What self-driving cars are about
What self-driving cars are about

Cars that drive themselves, or at least partially drive themselves, has been a hot topic over the last several years. Ford has announced plans for a fully autonomous vehicle in 2021, in addition to already having a variety of semi-autonomous technologies in its current product lineup.

There are so many terms and so many names for these technologies that are sometimes used interchangeably, and sometimes incorrectly. Some people call them autonomous vehicles, semi-autonomous vehicles, or automated cars. The list goes on. Many people think they mean the same thing, but they don’t.

The first step in understanding these terms is to know that the Society of Automotive Engineers (SAE) has standardised the different stages of vehicle automation with five levels, defined by the automotive standardization body. This system is based on how much the driver needs to intervene and pay attention while driving not on vehicle capabilities.

When it comes to “self-driving” cars, here’s what may actually be in development:

  • Level 0: You do all the heavy lifting. Vehicles in this level need the driver’s full attention to operate the steering, brakes, throttle and power.
  • Level 1: Helping out a little. The majority of the vehicle functions are controlled by the driver, but some other functions can be controlled by the car automatically (i.e. cruise control).
  • Level 2: Being ready to take the wheel. At least two functions in the vehicle are automated where the driver isn’t physically operating the vehicle. However, the driver still has to stay alert in case he/she has to take control.
  • Level 3: Learning to let go. Although drivers are still required to be present and alert at this level, most safety-critical functions and controls are shifted almost completely to the vehicle. However, the driver must be ready to intervene if necessary.

Today, most automakers are at Levels 1, 2 or 3, which are referred to as semi-autonomous because the driver is required to be involved at some point in the driving.

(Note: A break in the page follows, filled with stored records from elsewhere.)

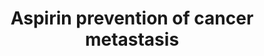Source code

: ---
annotations:
- id: CL:0000233
  parent: native cell
  type: Cell Type Ontology
  value: platelet
- id: PW:0000605
  parent: disease pathway
  type: Pathway Ontology
  value: cancer pathway
- id: CL:0000084
  parent: native cell
  type: Cell Type Ontology
  value: T cell
- id: PW:0001613
  parent: drug pathway
  type: Pathway Ontology
  value: acetylsalicylic acid drug pathway
- id: CL:0001063
  type: Cell Type Ontology
  value: neoplastic cell
- id: DOID:162
  parent: disease of cellular proliferation
  type: Disease Ontology
  value: cancer
authors:
- Eweitz
citedin: ''
communities: []
description: Platelets generate TXA2, which binds to its receptor (TP) on T cells,
  initiating the activation of ARHGEF1, a guanine exchange factor that promotes the
  conversion of RhoA from its inactive GDP-bound state to its active GTP-bound form.
  This RhoA activation inhibits TCR-induced kinase pathways, T cell proliferation,
  and effector functions, ultimately suppressing anti-metastatic immunity. TXA2 production
  by platelets is COX1-dependent and can be blocked by aspirin or COX-1 selective
  inhibitors, which relieve T cells from TXA2-mediated suppression.  Inspired by figure
  14 in in [Yang et al. (2025)](https://www.nature.com/articles/s41586-025-08626-7)..
last-edited: 2025-10-31
ndex: null
organisms:
- Homo sapiens
redirect_from:
- /index.php/Pathway:WP5518
- /instance/WP5518
- /instance/WP5518_r140909
revision: r140909
schema-jsonld:
- '@context': https://schema.org/
  '@id': https://wikipathways.github.io/pathways/WP5518.html
  '@type': Dataset
  creator:
    '@type': Organization
    name: WikiPathways
  description: Platelets generate TXA2, which binds to its receptor (TP) on T cells,
    initiating the activation of ARHGEF1, a guanine exchange factor that promotes
    the conversion of RhoA from its inactive GDP-bound state to its active GTP-bound
    form. This RhoA activation inhibits TCR-induced kinase pathways, T cell proliferation,
    and effector functions, ultimately suppressing anti-metastatic immunity. TXA2
    production by platelets is COX1-dependent and can be blocked by aspirin or COX-1
    selective inhibitors, which relieve T cells from TXA2-mediated suppression.  Inspired
    by figure 14 in in [Yang et al. (2025)](https://www.nature.com/articles/s41586-025-08626-7)..
  keywords:
  - ARHGEF1
  - Aspirin
  - GDP
  - GNA12
  - GNA13
  - GTP
  - PGH2
  - PTGS1
  - RHOA
  - TBXA2R
  - TBXAS1
  - TRA
  - TRB
  - TRD
  - TRG
  - TXA2
  license: CC0
  name: Aspirin prevention of cancer metastasis
seo: CreativeWork
title: Aspirin prevention of cancer metastasis
wpid: WP5518
---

  • Level 4: Sit back and enjoy the ride. This is where you can call a vehicle fully autonomous (sometimes called a driverless car, self-driving car or automated car). The vehicles are designed to perform all safety-critical driving functions and monitor road conditions, but only in specific areas mapped in 3D during weather appropriate for the best performance of sensor technology.
  • Level 5: You can even look at your phone. No humans are needed as the vehicle won’t have a steering wheel or accelerator pedal for the driver to use.

Despite the general public only able to read about the progress of autonomous vehicles and not actually able to get behind the wheel right now, these vehicles are on the horizon – and Ford wants to be the motor manufacturer that will make them accessible to all.